“Il livello di civiltà di un popolo e di uno Stato si misura anche dalla capacità di assicurare alle persone con disabilità inclusione, pari opportunità, diritti e partecipazione a tutte le aree della vita pubblica, sociale ed economica”: sono le significative parole con cui il Presidente della Repubblica Sergio Mattarella ha concluso la sua dichiarazione in occasione della Giornata internazionale per i diritti delle persone con disabilità.
Il Presidente ha anche affermato: “Particolarmente delicata è la condizione dei minori con disabilità. La pandemia acuisce la difficoltà di seguire le lezioni scolastiche. E la mancanza di relazioni con i docenti e coetanei rischia di produrre ulteriori condizioni di emarginazione”.
Il ricordo di questo recente intervento del Capo dello Stato ci sprona a porci la seguente domanda: cosa sta facendo la scuola italiana per gli alunni diversamente abili? Forse meglio sarebbe chiedersi cosa stiano facendo le varie scuole per i diversamente abili, visto che ognuna sta seguendo strade diverse. Da quando, infatti, ormai più di vent’anni fa, alle istituzioni scolastiche italiane è stata riconosciuta l’ autonomia, non c’è più una linea comune da seguire, ma ogni Istituto, per così dire, segue una propria strada e questo accade non solo nell’ambito della politica di inclusione nei confronti dei BES.
Come è noto, l’articolo 43 del DPCM del 2 marzo 2021 parla della possibilita’ di svolgere attivita’ in presenza qualora sia necessario l’uso di laboratori o in ragione di mantenere una relazione educativa che realizzi l’effettiva inclusione scolastica degli alunni con disabilita’ e con bisogni educativi speciali, secondo quanto previsto dal decreto del Ministro dell’istruzione n. 89 del 7 agosto 2020, e dall’ordinanza del Ministro dell’istruzione n. 134 del 9 ottobre 2020.
Eppure, ad oggi in alcune scuole d’Italia la presenza dei BES è ancora un miraggio! Ci si è limitati, infatti, in determinate circostanze, a un formale disbrigo degli adempimenti burocratici previsti dalle norme, senza nemmeno tentare, come si sarebbe invece dovuto fare, di perseguire un’autentica politica inclusiva, mettendo in campo veri e seri progetti di integrazione. Anche perché una vera didattica inclusiva non si può improvvisare dall’oggi al domani!

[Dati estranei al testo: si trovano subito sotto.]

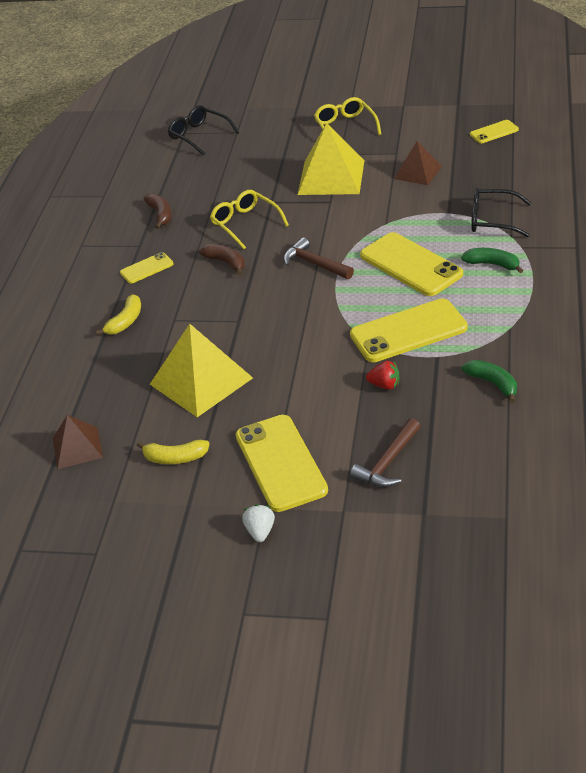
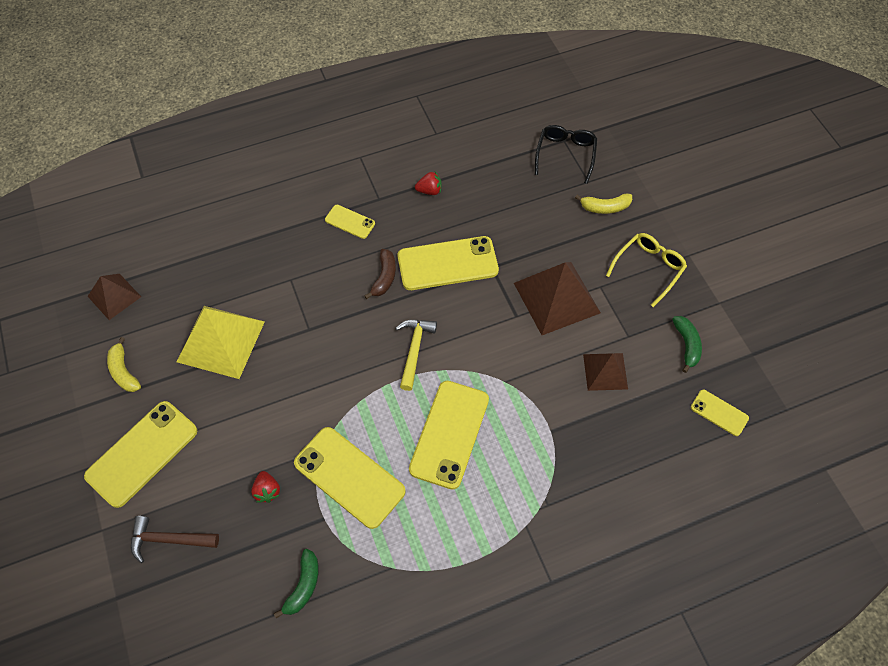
camera: 55 degrees right, 20 degrees up
yellow banana [96,294,141,335] -> yellow banana moved to [575,193,632,214]
brown banana [143,193,172,229] -> red strawberry [415,172,442,195]
yellow glasses [210,190,289,249] -> yellow phone [398,236,499,290]
white strawberry [242,504,275,542] -> none
brown hammer [283,237,354,279] -> yellow hammer [395,320,437,391]
yellow pyramid [298,123,365,195] -> brown pyramid [514,262,601,335]
green banana [461,248,523,273] -> green banana moved to [672,316,702,373]
black glasses [471,188,531,237] -> none

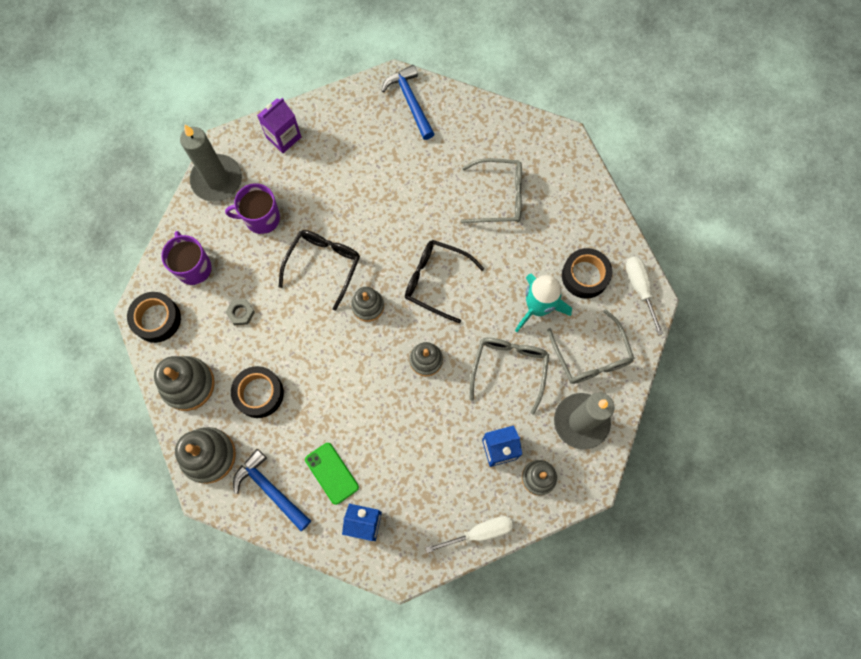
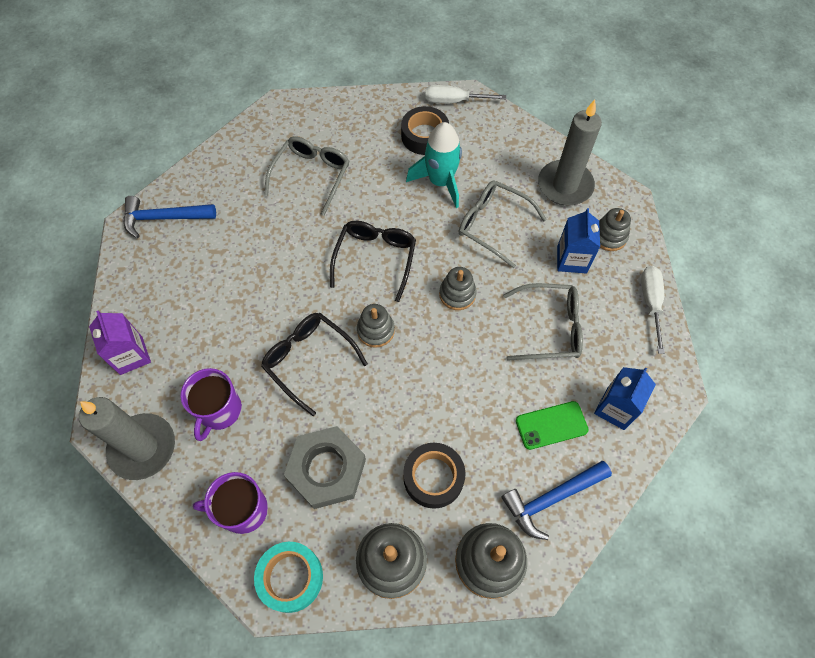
camera: 70 degrees left, 10 degrees down
black tape [127,292,181,343] -> turquoise tape [254,542,323,613]
grey nut [225,299,255,325] -> grey nut [284,426,366,509], size x2.29
black glasses [405,240,484,323] -> black glasses turned 150 degrees clockwise [330,221,416,302]
grey glasses [547,309,635,384] -> grey glasses moved to [503,283,583,361]

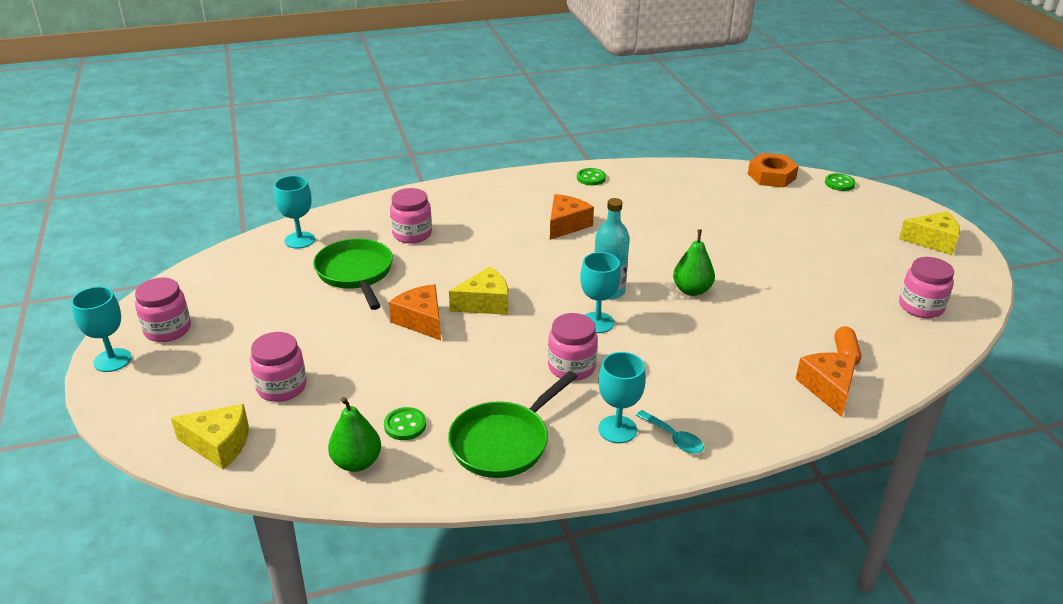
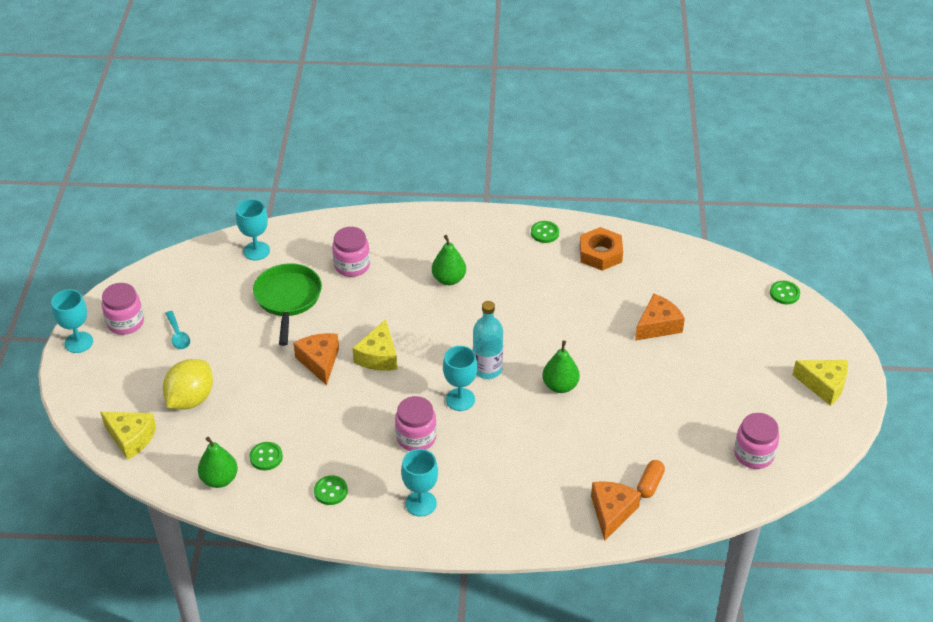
camera: 20 degrees right, 10 degrees up
pink jar [250,332,307,402] -> yellow lemon [163,359,213,410]
green pan [448,371,577,478] -> green button [314,475,348,505]
yellow cheese [449,267,508,315] -> yellow cheese turned 105 degrees clockwise [352,319,397,371]
orange cheese [550,194,594,240] -> orange cheese moved to [635,294,685,341]
turquoise spoon [636,410,704,454] -> turquoise spoon moved to [165,311,190,349]
orange nut [748,153,799,188] -> orange nut moved to [580,227,623,271]
none -> green pear [432,235,466,285]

Dietro una didattica inclusiva che si rispetti ci sono anni di attenzione e dedizione verso i più deboli, ma se questa attenzione e dedizione sono mancate , sono state carenti o comunque non sono state improntate a una seria progettualità, allora non si può sperare nulla di buono. Si dirà che l’adempimento burocratico è stato assolto, ma la verità è che fare vera inclusione scolastica non è una semplice compilazione di scartoffie per sentirsi la coscienza a posto!

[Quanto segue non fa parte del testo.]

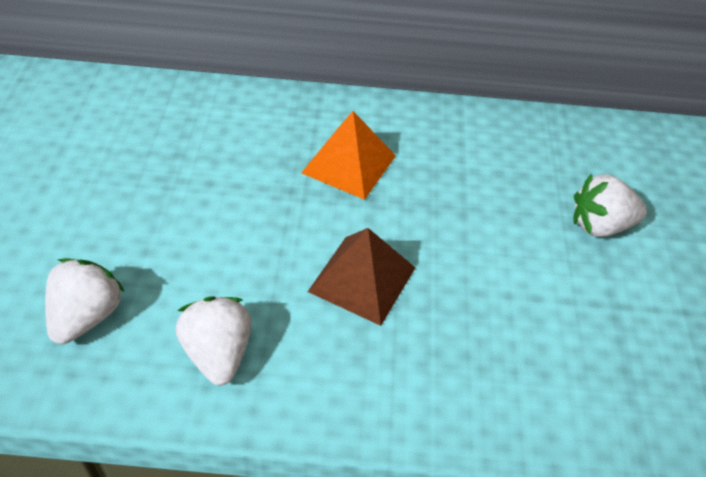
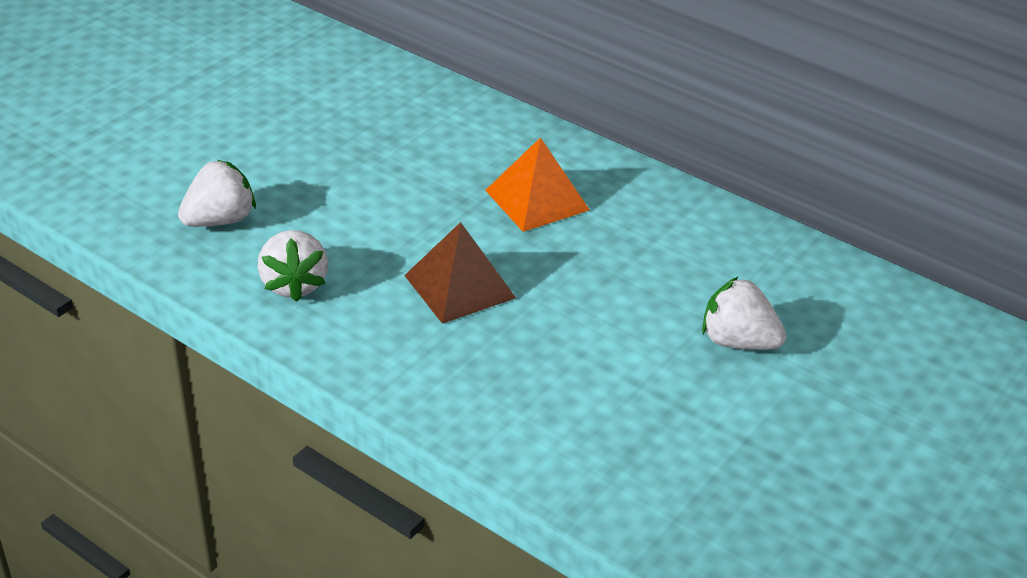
camera: 35 degrees right, 10 degrees down
white strawberry [175,296,252,385] -> white strawberry turned 150 degrees clockwise [258,230,328,302]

Resta il fatto che, a più di un anno dall’inizio della pandemia, alcuni alunni con bisogni educativi speciali non hanno più messo piede in un’aula scolastica e la loro situazione di emarginazione e solitudine si è ulteriormente aggravata. Ciò nonostante la legislazione vigente abbia riconosciuto la giusta attenzione al mondo dei Bes e degli alunni diversamente abili, come attesta , tanto per fare un esempio, il Decreto Legislativo 66/2017 attuativo della Legge 107/2015.
Per fortuna, la situazione non è la stessa ovunque : in alcuni Istituti, fin dal primo momento, le porte delle scuole sono state aperte per i fragili e a loro sono stati garantiti il diritto allo studio e soprattutto la socialità, grazie alla presenza di gruppetti di compagni di classe, in modo non solo da scongiurare il paventato pericolo di un ritorno alle “classi differenziali”, ma di contrastare nei fatti qualsiasi forma di discriminazione e solitudine. Bene farebbe il MIUR ad attivare un serio e accurato monitoraggio su tutto il territorio nazionale allo scopo di premiare queste realtà virtuose che fanno onore al mondo della scuola, allo stesso tempo stigmatizzando, invece, quelle che, tradendo il vero spirito della legge e delle norme, hanno fatto dell’inclusione un mero adempimento burocratico.